## Your task
All of the lines below need to be copied exactly, apart from the pictures.

* * *

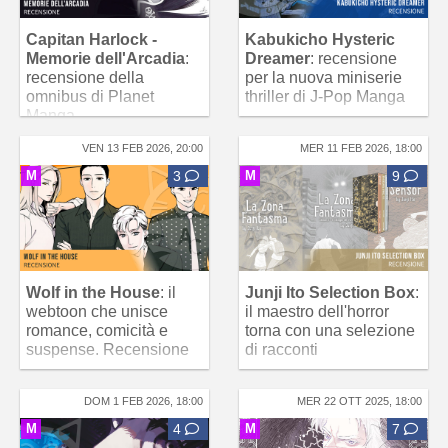
Capitan Harlock -
Kabukicho Hysteric
Memorie dell'Arcadia
:
Dreamer
: recensione
recensione della
per la nuova miniserie
omnibus di Planet
thriller di J-Pop Manga
Manga
VEN 13 FEB 2026, 20:00
MER 11 FEB 2026, 18:00
M
3
M
9
Wolf in the House
: il
Junji Ito Selection Box
:
webtoon che unisce
il maestro dell'horror
romance, comicità e
torna con una selezione
suspense. Recensione
di racconti
DOM 1 FEB 2026, 18:00
MER 22 OTT 2025, 18:00
M
4
M
7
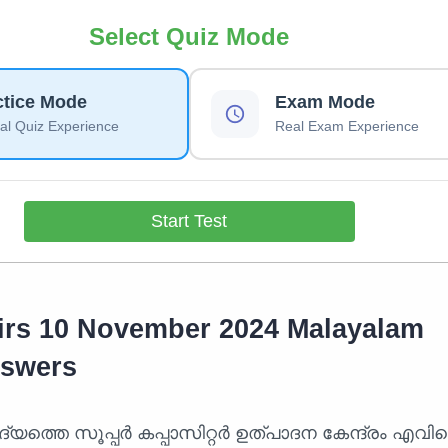
Select Quiz Mode
ctice Mode
Exam Mode
l Quiz Experience
Real Exam Experience
Start Test
airs 10 November 2024 Malayalam
nswers
്യത്തെ സൂപ്പർ കപ്പാസിറ്റർ ഉത്പാദന കേന്ദ്രം എവ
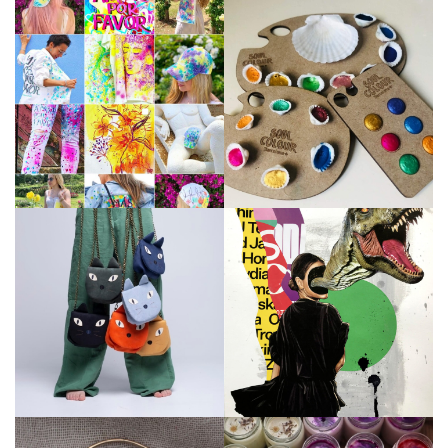
Veure perfil
Veure perfil
Veure perfil
Veure perfil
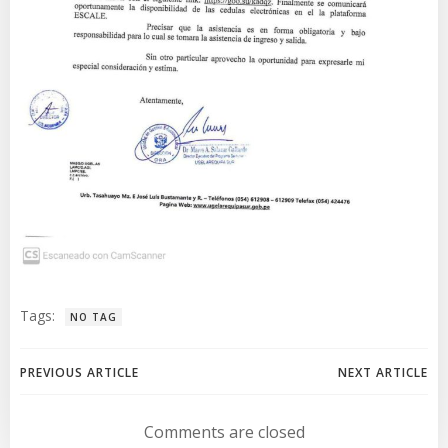
Tags:
NO TAG
Navegación
Navegación
PREVIOUS ARTICLE
NEXT ARTICLE
de
de
Comments are closed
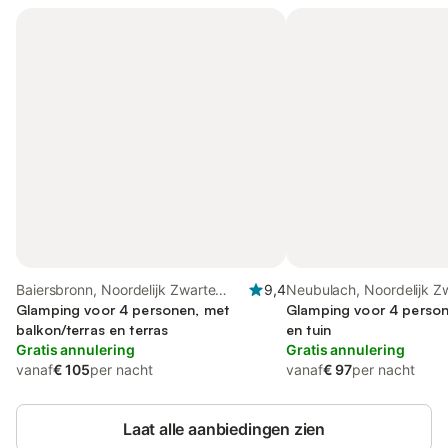
Baiersbronn, Noordelijk Zwarte
9,4
Neubulach, Noordelijk Z
Woud
Glamping voor 4 personen, met
Woud
Glamping voor 4 person
balkon/terras en terras
en tuin
Gratis annulering
Gratis annulering
vanaf
€ 105
per nacht
vanaf
€ 97
per nacht
Laat alle aanbiedingen zien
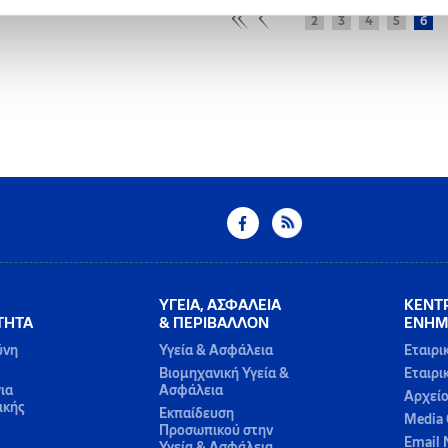
2
3
4
5
6
ΥΓΕΙΑ, ΑΣΦΑΛΕΙΑ
ΚΕΝΤ
ΤΗΤΑ
& ΠΕΡΙΒΑΛΛΟΝ
ΕΝΗΜ
ύνη
Υγεία & Ασφάλεια
Εταιρι
Βιομηχανική Υγεία &
Εταιρι
ια
Ασφάλεια
Αρχεί
ικής
Εκπαίδευση
Media 
Προσωπικού στην
Email 
Υγεία & Ασφάλεια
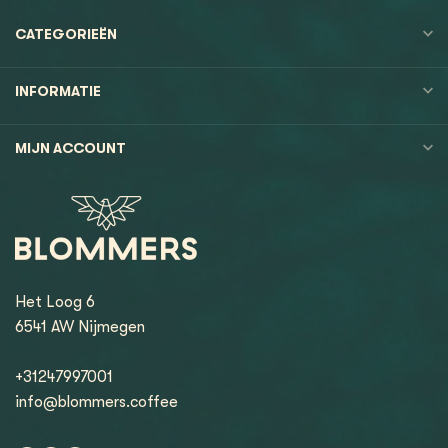
CATEGORIEËN
INFORMATIE
MIJN ACCOUNT
Het Loog 6
6541 AW Nijmegen
+31247997001
info@blommers.coffee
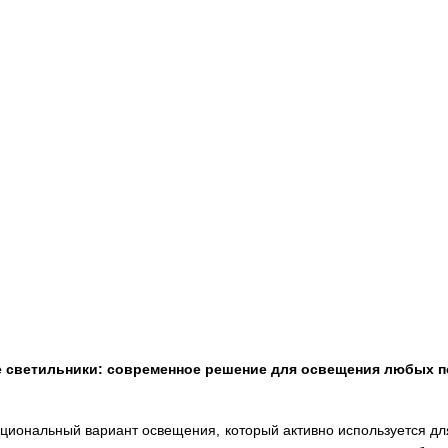
 светильники: современное решение для освещения любых 
кциональный вариант освещения, который активно используется д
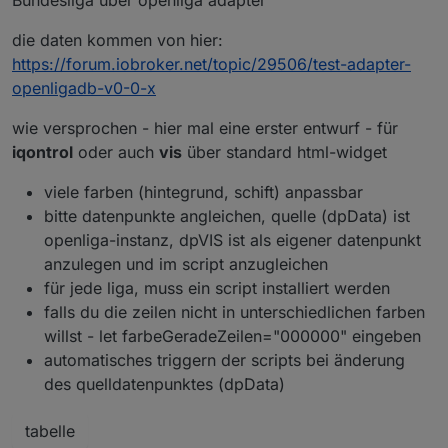
Bundesliga über openliga adapter
die daten kommen von hier:
https://forum.iobroker.net/topic/29506/test-adapter-
openligadb-v0-0-x
wie versprochen - hier mal eine erster entwurf - für
iqontrol
oder auch
vis
über standard html-widget
viele farben (hintegrund, schift) anpassbar
bitte datenpunkte angleichen, quelle (dpData) ist
openliga-instanz, dpVIS ist als eigener datenpunkt
anzulegen und im script anzugleichen
für jede liga, muss ein script installiert werden
falls du die zeilen nicht in unterschiedlichen farben
willst - let farbeGeradeZeilen="000000" eingeben
automatisches triggern der scripts bei änderung
des quelldatenpunktes (dpData)
tabelle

* * *

## Task output
Capitan Harlock -
Kabukicho Hysteric
Memorie dell'Arcadia
:
Dreamer
: recensione
recensione della
per la nuova miniserie
omnibus di Planet
thriller di J-Pop Manga
Manga
VEN 13 FEB 2026, 20:00
MER 11 FEB 2026, 18:00
M
3
M
9
Wolf in the House
: il
Junji Ito Selection Box
:
webtoon che unisce
il maestro dell'horror
romance, comicità e
torna con una selezione
suspense. Recensione
di racconti
DOM 1 FEB 2026, 18:00
MER 22 OTT 2025, 18:00
M
4
M
7
Select Quiz Mode
ctice Mode
Exam Mode
l Quiz Experience
Real Exam Experience
Start Test
airs 10 November 2024 Malayalam
nswers
്യത്തെ സൂപ്പർ കപ്പാസിറ്റർ ഉത്പാദന കേന്ദ്രം എവ
Veure perfil
Veure perfil
Veure perfil
Veure perfil
Tags:
NO TAG
Navegación
Navegación
PREVIOUS ARTICLE
NEXT ARTICLE
de
de
Comments are closed
Baiersbronn, Noordelijk Zwarte
9,4
Neubulach, Noordelijk Z
Woud
Glamping voor 4 personen, met
Woud
Glamping voor 4 person
balkon/terras en terras
en tuin
Gratis annulering
Gratis annulering
vanaf
€ 105
per nacht
vanaf
€ 97
per nacht
Laat alle aanbiedingen zien
2
3
4
5
6
ΥΓΕΙΑ, ΑΣΦΑΛΕΙΑ
ΚΕΝΤ
ΤΗΤΑ
& ΠΕΡΙΒΑΛΛΟΝ
ΕΝΗΜ
ύνη
Υγεία & Ασφάλεια
Εταιρι
Βιομηχανική Υγεία &
Εταιρι
ια
Ασφάλεια
Αρχεί
ικής
Εκπαίδευση
Media 
Προσωπικού στην
Email 
Υγεία & Ασφάλεια
CATEGORIEËN
INFORMATIE
MIJN ACCOUNT
Het Loog 6
6541 AW Nijmegen
+31247997001
info@blommers.coffee
 светильники: современное решение для освещения любых 
кциональный вариант освещения, который активно используется д
Bundesliga über openliga adapter
die daten kommen von hier:
https://forum.iobroker.net/topic/29506/test-adapter-
openligadb-v0-0-x
wie versprochen - hier mal eine erster entwurf - für
iqontrol
oder auch
vis
über standard html-widget
viele farben (hintegrund, schift) anpassbar
bitte datenpunkte angleichen, quelle (dpData) ist
openliga-instanz, dpVIS ist als eigener datenpunkt
anzulegen und im script anzugleichen
für jede liga, muss ein script installiert werden
falls du die zeilen nicht in unterschiedlichen farben
willst - let farbeGeradeZeilen="000000" eingeben
automatisches triggern der scripts bei änderung
des quelldatenpunktes (dpData)
tabelle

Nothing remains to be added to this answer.